What the task requires: Copy exactly the lines of the data below that run from the line holding "left eye: (844, 609)" through the line holding "neck: (489, 298)", both ends included.
Segment Start: Information given
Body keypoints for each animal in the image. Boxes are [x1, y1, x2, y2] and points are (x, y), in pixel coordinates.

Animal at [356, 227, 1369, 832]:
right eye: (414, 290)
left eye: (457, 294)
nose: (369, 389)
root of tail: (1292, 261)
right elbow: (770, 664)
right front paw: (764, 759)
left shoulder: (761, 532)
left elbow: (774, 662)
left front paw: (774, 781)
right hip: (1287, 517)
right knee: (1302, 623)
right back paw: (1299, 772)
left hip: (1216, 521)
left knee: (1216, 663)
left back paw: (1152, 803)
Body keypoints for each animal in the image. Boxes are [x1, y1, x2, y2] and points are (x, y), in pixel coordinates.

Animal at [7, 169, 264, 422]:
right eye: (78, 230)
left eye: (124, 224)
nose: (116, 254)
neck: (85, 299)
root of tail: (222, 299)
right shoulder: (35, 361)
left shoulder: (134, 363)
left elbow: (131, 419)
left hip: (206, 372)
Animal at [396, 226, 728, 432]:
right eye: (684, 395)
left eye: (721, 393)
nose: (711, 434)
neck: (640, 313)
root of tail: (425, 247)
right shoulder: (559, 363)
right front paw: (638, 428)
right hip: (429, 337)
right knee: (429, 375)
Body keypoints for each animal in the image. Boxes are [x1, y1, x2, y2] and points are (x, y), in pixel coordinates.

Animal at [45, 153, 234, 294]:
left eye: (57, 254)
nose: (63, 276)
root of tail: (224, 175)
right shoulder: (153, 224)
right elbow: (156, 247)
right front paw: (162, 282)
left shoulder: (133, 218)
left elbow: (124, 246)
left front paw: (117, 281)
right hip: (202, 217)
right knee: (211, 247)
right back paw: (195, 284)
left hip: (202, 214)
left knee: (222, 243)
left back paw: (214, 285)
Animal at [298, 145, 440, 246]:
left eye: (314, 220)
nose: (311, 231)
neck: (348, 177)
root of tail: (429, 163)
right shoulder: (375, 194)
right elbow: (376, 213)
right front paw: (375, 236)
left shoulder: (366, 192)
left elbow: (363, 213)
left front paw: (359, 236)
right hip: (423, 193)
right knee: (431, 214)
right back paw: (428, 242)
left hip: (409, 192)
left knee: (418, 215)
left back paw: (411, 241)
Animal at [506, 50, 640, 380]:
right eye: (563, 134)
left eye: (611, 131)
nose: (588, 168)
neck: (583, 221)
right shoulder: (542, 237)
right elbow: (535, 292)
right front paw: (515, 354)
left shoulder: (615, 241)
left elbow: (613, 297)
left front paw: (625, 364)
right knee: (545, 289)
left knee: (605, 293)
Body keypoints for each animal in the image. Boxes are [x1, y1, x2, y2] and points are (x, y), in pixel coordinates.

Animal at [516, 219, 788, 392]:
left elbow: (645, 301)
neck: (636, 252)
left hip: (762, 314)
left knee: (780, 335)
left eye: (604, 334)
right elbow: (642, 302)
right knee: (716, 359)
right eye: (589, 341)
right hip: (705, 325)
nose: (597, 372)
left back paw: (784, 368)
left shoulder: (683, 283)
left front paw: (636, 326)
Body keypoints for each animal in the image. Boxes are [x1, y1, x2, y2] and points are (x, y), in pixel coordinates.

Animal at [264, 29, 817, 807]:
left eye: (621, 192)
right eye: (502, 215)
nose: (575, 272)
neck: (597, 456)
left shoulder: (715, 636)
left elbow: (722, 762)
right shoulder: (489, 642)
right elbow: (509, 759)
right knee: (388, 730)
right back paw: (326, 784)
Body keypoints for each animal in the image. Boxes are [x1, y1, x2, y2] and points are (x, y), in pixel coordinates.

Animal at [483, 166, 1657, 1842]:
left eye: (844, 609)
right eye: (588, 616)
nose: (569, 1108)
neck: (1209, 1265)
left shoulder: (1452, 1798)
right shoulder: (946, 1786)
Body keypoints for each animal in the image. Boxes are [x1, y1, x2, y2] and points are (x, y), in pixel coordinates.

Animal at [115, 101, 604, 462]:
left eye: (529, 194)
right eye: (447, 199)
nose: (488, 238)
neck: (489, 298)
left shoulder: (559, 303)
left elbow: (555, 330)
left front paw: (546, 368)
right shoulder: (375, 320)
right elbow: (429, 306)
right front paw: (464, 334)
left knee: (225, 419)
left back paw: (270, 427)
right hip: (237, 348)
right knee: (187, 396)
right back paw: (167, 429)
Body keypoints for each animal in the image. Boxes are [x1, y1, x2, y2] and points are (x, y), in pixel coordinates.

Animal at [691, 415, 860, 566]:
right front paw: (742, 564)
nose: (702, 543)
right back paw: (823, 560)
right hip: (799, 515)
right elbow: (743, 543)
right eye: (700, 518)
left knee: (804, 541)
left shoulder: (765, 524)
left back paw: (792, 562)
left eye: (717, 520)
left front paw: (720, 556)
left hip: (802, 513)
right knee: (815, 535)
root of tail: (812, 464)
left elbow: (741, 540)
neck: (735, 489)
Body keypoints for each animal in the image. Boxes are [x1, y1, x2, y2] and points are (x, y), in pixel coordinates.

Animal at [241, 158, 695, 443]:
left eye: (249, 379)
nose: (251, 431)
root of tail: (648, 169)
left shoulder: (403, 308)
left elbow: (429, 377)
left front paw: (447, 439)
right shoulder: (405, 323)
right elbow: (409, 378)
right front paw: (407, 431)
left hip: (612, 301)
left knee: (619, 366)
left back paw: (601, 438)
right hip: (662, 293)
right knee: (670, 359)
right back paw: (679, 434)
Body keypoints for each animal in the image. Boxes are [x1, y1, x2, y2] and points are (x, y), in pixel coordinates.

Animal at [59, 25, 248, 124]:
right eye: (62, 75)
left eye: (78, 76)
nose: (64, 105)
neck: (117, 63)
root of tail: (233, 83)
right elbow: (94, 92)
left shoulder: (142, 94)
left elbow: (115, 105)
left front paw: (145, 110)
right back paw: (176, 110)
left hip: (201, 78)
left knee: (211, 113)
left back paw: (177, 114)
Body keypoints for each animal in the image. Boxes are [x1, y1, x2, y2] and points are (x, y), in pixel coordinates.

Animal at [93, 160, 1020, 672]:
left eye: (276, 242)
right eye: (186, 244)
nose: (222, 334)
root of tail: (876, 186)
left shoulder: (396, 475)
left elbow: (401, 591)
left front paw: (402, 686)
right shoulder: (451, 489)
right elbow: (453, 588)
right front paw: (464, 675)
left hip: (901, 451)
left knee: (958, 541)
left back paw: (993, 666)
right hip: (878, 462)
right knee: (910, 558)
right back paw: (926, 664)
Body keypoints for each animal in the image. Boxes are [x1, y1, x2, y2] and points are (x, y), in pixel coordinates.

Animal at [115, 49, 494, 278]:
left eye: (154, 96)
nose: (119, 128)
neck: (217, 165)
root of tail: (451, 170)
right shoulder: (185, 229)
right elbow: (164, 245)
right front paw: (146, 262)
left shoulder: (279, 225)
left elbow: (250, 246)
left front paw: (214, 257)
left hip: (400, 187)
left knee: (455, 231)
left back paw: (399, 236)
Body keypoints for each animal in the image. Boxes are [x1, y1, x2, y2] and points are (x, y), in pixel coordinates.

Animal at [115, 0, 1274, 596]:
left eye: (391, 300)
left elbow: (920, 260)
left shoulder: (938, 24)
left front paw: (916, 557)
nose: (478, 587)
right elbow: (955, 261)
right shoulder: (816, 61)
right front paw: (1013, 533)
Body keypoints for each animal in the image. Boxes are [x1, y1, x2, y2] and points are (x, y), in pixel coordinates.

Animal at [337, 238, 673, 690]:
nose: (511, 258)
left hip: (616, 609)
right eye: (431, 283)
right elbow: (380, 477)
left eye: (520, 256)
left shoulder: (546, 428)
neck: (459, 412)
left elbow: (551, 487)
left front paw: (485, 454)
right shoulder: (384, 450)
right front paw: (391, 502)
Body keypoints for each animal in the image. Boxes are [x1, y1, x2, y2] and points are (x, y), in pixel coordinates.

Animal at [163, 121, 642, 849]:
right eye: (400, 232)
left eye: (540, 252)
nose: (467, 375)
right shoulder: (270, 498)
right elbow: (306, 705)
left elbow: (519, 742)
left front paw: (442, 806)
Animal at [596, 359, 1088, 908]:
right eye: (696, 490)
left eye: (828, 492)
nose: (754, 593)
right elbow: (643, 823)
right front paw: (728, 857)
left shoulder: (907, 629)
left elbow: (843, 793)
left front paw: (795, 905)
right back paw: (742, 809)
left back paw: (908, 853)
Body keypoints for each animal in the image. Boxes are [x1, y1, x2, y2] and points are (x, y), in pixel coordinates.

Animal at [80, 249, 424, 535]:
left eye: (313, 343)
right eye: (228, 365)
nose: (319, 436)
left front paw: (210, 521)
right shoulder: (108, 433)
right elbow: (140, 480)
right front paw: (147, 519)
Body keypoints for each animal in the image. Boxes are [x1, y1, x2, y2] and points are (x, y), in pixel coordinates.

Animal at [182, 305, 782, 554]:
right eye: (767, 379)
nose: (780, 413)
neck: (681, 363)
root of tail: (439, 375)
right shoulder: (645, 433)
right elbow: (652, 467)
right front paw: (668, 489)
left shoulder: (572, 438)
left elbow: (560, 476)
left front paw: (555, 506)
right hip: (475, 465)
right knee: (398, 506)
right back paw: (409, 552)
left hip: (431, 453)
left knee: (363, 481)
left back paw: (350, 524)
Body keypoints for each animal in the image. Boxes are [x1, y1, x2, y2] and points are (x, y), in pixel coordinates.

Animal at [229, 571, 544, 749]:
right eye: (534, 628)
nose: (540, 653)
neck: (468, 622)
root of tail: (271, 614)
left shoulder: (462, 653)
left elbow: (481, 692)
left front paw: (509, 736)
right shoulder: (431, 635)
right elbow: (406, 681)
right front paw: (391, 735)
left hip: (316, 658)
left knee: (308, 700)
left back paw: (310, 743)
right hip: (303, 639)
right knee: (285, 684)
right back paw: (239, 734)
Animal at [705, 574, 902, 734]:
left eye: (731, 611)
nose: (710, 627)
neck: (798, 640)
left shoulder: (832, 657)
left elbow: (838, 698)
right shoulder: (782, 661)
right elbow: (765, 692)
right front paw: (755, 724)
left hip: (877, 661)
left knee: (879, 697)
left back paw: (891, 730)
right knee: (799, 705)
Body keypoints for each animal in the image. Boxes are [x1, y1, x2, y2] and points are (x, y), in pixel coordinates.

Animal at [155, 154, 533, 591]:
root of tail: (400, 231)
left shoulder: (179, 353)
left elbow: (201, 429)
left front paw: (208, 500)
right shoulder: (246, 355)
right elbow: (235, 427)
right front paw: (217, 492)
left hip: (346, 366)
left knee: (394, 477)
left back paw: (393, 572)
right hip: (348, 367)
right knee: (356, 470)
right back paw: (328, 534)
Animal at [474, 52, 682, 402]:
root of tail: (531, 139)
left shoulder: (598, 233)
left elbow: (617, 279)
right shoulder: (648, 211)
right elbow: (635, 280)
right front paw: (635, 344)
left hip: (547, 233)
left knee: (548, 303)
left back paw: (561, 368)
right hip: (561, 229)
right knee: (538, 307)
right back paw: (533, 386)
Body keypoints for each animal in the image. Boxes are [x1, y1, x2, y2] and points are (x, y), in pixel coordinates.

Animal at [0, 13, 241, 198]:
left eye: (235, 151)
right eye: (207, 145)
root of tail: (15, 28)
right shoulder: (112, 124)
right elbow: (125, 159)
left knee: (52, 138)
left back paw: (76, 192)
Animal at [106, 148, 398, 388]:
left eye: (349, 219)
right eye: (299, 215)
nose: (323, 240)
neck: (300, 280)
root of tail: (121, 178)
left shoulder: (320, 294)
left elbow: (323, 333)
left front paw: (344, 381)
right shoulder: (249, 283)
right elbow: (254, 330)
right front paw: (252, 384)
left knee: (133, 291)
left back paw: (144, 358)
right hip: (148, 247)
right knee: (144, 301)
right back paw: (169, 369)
Segment End: Information given
Written response:
left eye: (844, 609)
right eye: (588, 616)
nose: (569, 1108)
neck: (1209, 1265)
left shoulder: (1452, 1798)
right shoulder: (946, 1786)
Body keypoints for each animal in the image. Boxes are [x1, y1, x2, y2] and points are (x, y), in pixel coordinates.

Animal at [115, 101, 604, 462]:
left eye: (529, 194)
right eye: (447, 199)
nose: (488, 238)
neck: (489, 298)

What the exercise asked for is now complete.